• **DIRECTIONS**
Transcribe the stretch of entries below from the line with "a cabo la instalación" through the line with "Conscientes de la", exactly and with both ends included; leave out all other lines.

★ ★ ★ ★

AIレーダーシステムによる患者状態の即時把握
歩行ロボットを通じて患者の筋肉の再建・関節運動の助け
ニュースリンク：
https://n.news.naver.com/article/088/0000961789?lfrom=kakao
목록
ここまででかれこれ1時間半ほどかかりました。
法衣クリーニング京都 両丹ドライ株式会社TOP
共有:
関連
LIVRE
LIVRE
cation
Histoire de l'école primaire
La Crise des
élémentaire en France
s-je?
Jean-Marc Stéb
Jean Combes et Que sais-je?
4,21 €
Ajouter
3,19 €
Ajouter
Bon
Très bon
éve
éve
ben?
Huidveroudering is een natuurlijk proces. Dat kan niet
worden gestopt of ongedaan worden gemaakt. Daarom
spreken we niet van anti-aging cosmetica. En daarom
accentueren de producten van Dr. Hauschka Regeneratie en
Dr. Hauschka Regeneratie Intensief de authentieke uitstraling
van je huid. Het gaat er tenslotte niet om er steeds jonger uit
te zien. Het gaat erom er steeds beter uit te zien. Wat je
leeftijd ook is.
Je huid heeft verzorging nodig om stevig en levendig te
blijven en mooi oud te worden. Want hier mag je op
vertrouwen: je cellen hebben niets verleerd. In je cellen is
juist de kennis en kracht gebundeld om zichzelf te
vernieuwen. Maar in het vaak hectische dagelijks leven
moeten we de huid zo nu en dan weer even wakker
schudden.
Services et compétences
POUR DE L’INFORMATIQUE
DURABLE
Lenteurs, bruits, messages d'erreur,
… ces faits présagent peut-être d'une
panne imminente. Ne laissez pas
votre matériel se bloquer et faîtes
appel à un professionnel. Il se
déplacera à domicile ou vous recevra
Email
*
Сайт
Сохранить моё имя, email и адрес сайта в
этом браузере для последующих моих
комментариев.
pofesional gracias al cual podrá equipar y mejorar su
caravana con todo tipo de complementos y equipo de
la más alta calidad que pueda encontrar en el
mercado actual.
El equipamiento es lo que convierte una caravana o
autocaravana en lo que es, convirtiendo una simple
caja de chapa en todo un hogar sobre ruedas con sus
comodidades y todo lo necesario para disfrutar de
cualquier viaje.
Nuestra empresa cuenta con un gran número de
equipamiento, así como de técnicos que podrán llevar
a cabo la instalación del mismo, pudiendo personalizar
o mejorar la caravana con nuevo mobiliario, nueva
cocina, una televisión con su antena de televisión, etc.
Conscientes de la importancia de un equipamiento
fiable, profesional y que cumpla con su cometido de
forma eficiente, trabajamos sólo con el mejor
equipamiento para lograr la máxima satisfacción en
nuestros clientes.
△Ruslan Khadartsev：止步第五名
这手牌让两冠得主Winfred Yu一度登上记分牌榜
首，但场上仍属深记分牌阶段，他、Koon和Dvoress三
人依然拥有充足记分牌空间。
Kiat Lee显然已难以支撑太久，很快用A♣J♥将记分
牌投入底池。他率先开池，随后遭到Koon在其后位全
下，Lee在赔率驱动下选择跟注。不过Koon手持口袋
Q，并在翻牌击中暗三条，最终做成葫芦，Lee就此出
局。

★ ★ ★ ★

• **EXERCISE RESPONSE**
a cabo la instalación del mismo, pudiendo personalizar
o mejorar la caravana con nuevo mobiliario, nueva
cocina, una televisión con su antena de televisión, etc.
Conscientes de la importancia de un equipamiento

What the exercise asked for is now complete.